>>>>

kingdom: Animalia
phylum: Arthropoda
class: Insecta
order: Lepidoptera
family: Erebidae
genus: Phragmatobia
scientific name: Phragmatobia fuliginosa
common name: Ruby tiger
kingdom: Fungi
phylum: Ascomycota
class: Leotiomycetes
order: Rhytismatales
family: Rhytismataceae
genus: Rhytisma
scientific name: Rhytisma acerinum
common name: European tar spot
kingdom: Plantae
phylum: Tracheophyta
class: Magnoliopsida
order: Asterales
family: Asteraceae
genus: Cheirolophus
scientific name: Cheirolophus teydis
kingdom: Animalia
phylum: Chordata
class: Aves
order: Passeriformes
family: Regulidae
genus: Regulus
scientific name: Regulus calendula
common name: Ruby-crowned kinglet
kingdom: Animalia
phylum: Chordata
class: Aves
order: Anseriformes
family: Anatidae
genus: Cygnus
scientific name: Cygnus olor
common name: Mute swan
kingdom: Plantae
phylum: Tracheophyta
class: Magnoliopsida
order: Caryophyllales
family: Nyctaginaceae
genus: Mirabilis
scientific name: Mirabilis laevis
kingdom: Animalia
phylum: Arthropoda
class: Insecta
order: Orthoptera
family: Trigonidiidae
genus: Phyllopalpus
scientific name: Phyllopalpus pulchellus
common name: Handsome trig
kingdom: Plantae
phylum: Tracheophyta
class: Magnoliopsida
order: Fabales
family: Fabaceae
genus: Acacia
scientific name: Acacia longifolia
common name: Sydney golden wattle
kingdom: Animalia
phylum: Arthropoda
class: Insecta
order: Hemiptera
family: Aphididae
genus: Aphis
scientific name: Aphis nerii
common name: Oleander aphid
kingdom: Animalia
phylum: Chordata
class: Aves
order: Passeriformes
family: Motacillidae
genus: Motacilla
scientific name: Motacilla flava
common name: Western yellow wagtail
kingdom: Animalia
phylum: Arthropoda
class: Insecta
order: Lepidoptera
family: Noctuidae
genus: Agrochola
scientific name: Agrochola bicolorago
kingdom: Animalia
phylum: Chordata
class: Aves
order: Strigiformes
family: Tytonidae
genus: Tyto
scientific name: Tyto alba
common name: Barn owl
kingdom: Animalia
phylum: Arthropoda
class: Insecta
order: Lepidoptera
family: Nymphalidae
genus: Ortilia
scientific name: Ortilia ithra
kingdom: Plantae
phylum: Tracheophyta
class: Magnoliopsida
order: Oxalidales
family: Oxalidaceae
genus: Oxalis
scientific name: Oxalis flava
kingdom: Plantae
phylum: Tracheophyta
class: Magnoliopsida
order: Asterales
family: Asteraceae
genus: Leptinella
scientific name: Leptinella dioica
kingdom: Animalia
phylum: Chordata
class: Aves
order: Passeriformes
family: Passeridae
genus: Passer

<<<<

Reproduce every line of the records above verbatim and in their original order, from the first line through the last.

=== RESPONSE BELOW ===
kingdom: Animalia
phylum: Arthropoda
class: Insecta
order: Lepidoptera
family: Erebidae
genus: Phragmatobia
scientific name: Phragmatobia fuliginosa
common name: Ruby tiger
kingdom: Fungi
phylum: Ascomycota
class: Leotiomycetes
order: Rhytismatales
family: Rhytismataceae
genus: Rhytisma
scientific name: Rhytisma acerinum
common name: European tar spot
kingdom: Plantae
phylum: Tracheophyta
class: Magnoliopsida
order: Asterales
family: Asteraceae
genus: Cheirolophus
scientific name: Cheirolophus teydis
kingdom: Animalia
phylum: Chordata
class: Aves
order: Passeriformes
family: Regulidae
genus: Regulus
scientific name: Regulus calendula
common name: Ruby-crowned kinglet
kingdom: Animalia
phylum: Chordata
class: Aves
order: Anseriformes
family: Anatidae
genus: Cygnus
scientific name: Cygnus olor
common name: Mute swan
kingdom: Plantae
phylum: Tracheophyta
class: Magnoliopsida
order: Caryophyllales
family: Nyctaginaceae
genus: Mirabilis
scientific name: Mirabilis laevis
kingdom: Animalia
phylum: Arthropoda
class: Insecta
order: Orthoptera
family: Trigonidiidae
genus: Phyllopalpus
scientific name: Phyllopalpus pulchellus
common name: Handsome trig
kingdom: Plantae
phylum: Tracheophyta
class: Magnoliopsida
order: Fabales
family: Fabaceae
genus: Acacia
scientific name: Acacia longifolia
common name: Sydney golden wattle
kingdom: Animalia
phylum: Arthropoda
class: Insecta
order: Hemiptera
family: Aphididae
genus: Aphis
scientific name: Aphis nerii
common name: Oleander aphid
kingdom: Animalia
phylum: Chordata
class: Aves
order: Passeriformes
family: Motacillidae
genus: Motacilla
scientific name: Motacilla flava
common name: Western yellow wagtail
kingdom: Animalia
phylum: Arthropoda
class: Insecta
order: Lepidoptera
family: Noctuidae
genus: Agrochola
scientific name: Agrochola bicolorago
kingdom: Animalia
phylum: Chordata
class: Aves
order: Strigiformes
family: Tytonidae
genus: Tyto
scientific name: Tyto alba
common name: Barn owl
kingdom: Animalia
phylum: Arthropoda
class: Insecta
order: Lepidoptera
family: Nymphalidae
genus: Ortilia
scientific name: Ortilia ithra
kingdom: Plantae
phylum: Tracheophyta
class: Magnoliopsida
order: Oxalidales
family: Oxalidaceae
genus: Oxalis
scientific name: Oxalis flava
kingdom: Plantae
phylum: Tracheophyta
class: Magnoliopsida
order: Asterales
family: Asteraceae
genus: Leptinella
scientific name: Leptinella dioica
kingdom: Animalia
phylum: Chordata
class: Aves
order: Passeriformes
family: Passeridae
genus: Passer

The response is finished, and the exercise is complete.